Refugees and persons fearing persecution are entitled to international protection, while all vulnerable individuals are potential asylum seekers, according to the ECHR. In order to verify whether a person is entitled to asylum or subsidiary protection, the Court investigates if there is present, future, predictable and personal endangerment, as general assertions are insufficient. However, the general situation in the country of origin is taken into consideration in deed, as well as statements by witnesses and evidence from other sources that can establish fear and vulnerability, e.g., data by NGOs (Médecins Sans Frontières, Human Rights Watch, Reports by the International Committee of the Red Cross).
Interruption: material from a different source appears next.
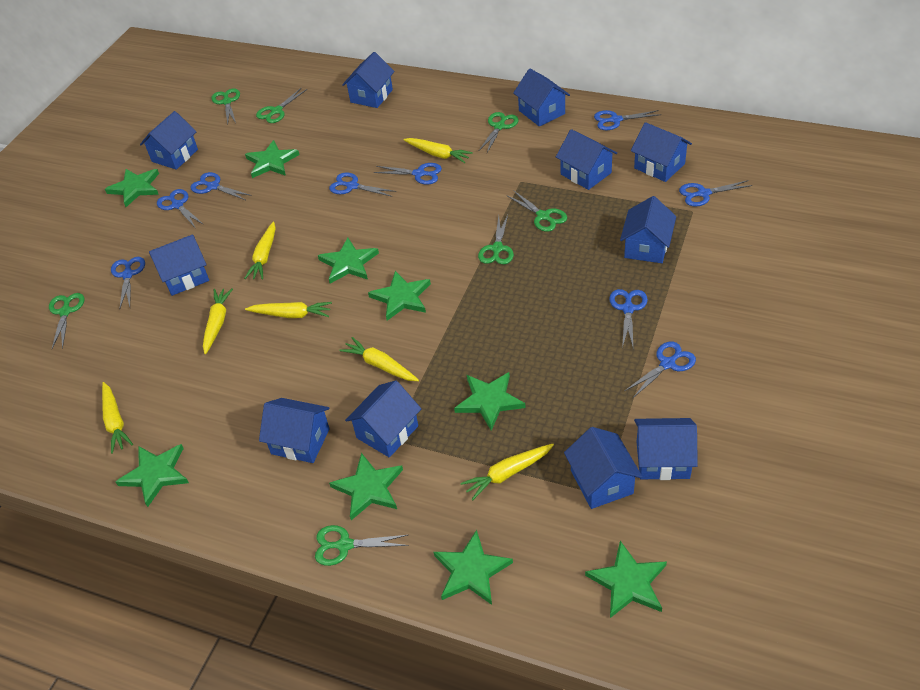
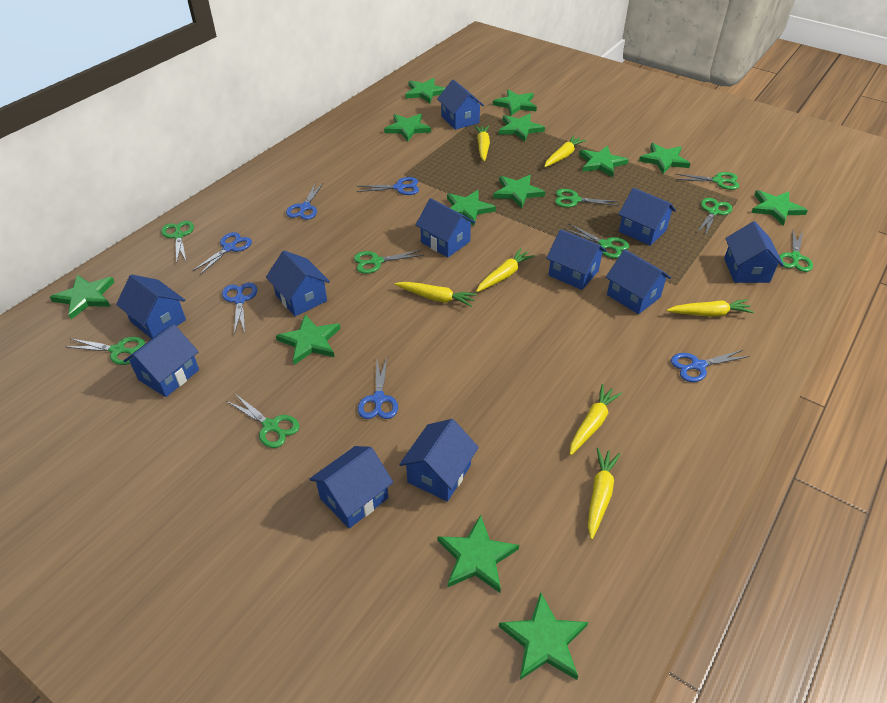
blue scissors: [111,257,145,308] [157,189,204,227] [191,172,252,200] [329,172,396,197] [374,163,442,184] [594,110,661,130] [609,289,648,348] [625,342,696,398] [679,180,753,207] = 9 -> [192,232,252,275] [222,283,257,334] [286,182,324,220] [357,177,419,195] [358,358,398,419] [671,350,750,382] = 6
green scissors: [49,293,84,349] [212,89,240,124] [256,88,307,123] [315,525,409,566] [478,215,514,264] [479,112,519,153] [506,190,567,232] = 7 -> [67,337,145,365] [161,221,194,263] [227,394,299,448] [354,250,424,274] [555,189,619,208] [565,223,629,258] [676,172,739,190] [697,198,732,237] [779,229,813,272] = 9
green star: [105,169,159,207] [116,444,189,507] [245,140,299,178] [318,238,379,284] [329,453,403,520] [368,271,431,321] [434,530,513,605] [454,372,526,431] [585,541,667,618] = 9 -> [50,274,114,319] [276,315,341,365] [384,114,431,142] [405,78,445,103] [437,515,519,593] [447,190,496,226] [493,89,537,116] [493,175,545,209] [499,114,545,142] [499,592,588,680] [579,146,629,177] [639,143,691,174] [751,190,808,225] = 13

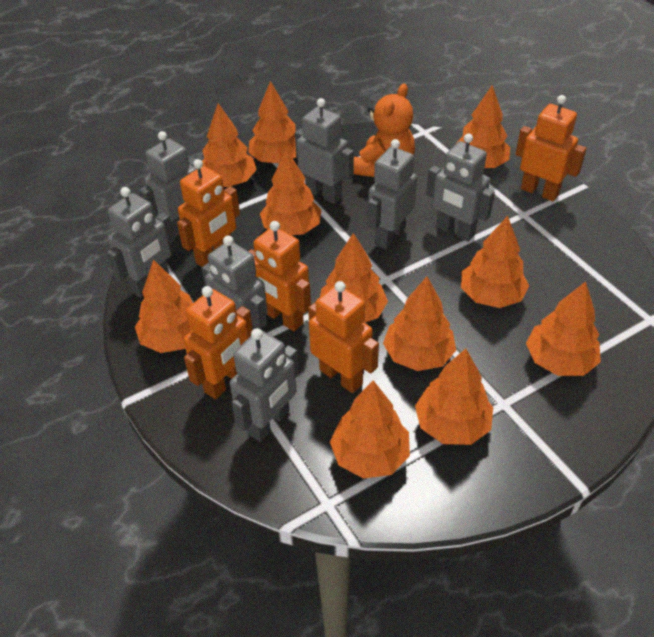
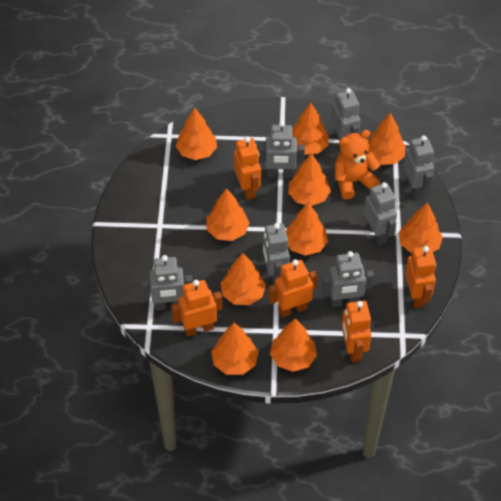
orange tree: [135,260,193,353] [202,103,257,187] [248,81,296,163] [260,149,322,235] [320,233,388,323] [330,380,410,479] [383,277,456,371] [415,349,493,445] [456,85,510,168] [461,216,529,308] [526,282,601,376] = 11 -> [176,107,217,160] [206,188,249,241] [211,323,258,375] [221,253,266,305] [270,318,317,372] [286,202,328,256] [288,153,331,206] [293,103,329,155] [368,113,406,165] [399,203,443,254] = 10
Strict and complete evidence is not required, and strong indications suffice.

The ECHR has classified state obligations in positive and negative ones. In relation to the right to asylum, a fundamental negative obligation is the prohibition of refoulement and endangerment of the applicants. Dr. Micha outlined the very important judgment delivered by the Court in 2022 in the Safi and others case against Greece (shipwreck off the coast of Farmakonisi island, Greece). The Court explained what prohibition of refoulement and substantive protection of human rights according to the Convention mean. The substantive part of the proceedings referred to Greece’s non-abidance by its obligations under the Convention (protection of life, protection from degrading treatment, non refoulement to Turkey). The Court furthered its explanation by noting that the prohibition of non refoulement is not directly connected with protection per se. It is a self-standing right for which the applicant must provide strong evidence. It decided that such evidence did not exist, therefore Greece was found not to have violated its obligation. However, the Court decided that Greece violated the Convention, and more specifically its obligation to protect life, because of oversights and delays in the rescue operation. In addition to the above, due to loss of life, Greek Authorities should conduct an investigation in order to determine if deficiencies, oversights and inadequate fulfillment of obligations had occurred. The Court found a lack of thorough and effective investigation, that the participation of applicants in it was not adequate, and that the survivors were subjected to degrading treatment (body-searched after being made to disrobe together as a group in front of at least thirteen people).

The positive obligations of state parties with regard to international protection, include the provision of substantive and procedural guarantees, namely, state obligation to provide a procedure for the examination of international protection requests which guarantees protection of life, a set level of living and detention conditions, prohibition of arbitrary detention, family reunification and protection from accelerated and collective expulsion. Other positive obligations are the respect of private and family life (Ghadamian v. Switzerland, 2022, where the Court ruled that the art. 8 criteria were not in-depth inquired into), and the provision of real and effective legal remedies (right to effective recourse, art. 13 of the Convention). Last, the speaker presented the Abu Salem v. Portugal case (2023). Abu Salem, suspected of participation in a terrorist attack in Mumbai, was residing in Portugal, by which he was deported to his country of origin, although an extradition agreement was in force between Abu Salem’s country of origin and India. When Portuguese Authorities deported him, they at the same time asked for diplomatic assurances from India that he will not be subjected to torture or inhuman or degrading treatment (India, unlike Portugal, is a third country to the Convention, therefore under no obligation to abide by it). Abu Salem lodged a complaint with the ECHR claiming his expulsion to be illegal because he was tortured by Indian Authorities and Portugal should grant him asylum (art. 3 and 13 of the Convention). The Court responded that Portugal was not in breach of the Convention because it had obtained diplomatic assurances, it was following up and monitoring the case, and especially Abu Salem’s detention conditions, while there was an understanding at Ministers of Foreign Affairs level.

The discussion that followed was coordinated by Professor Tsouka.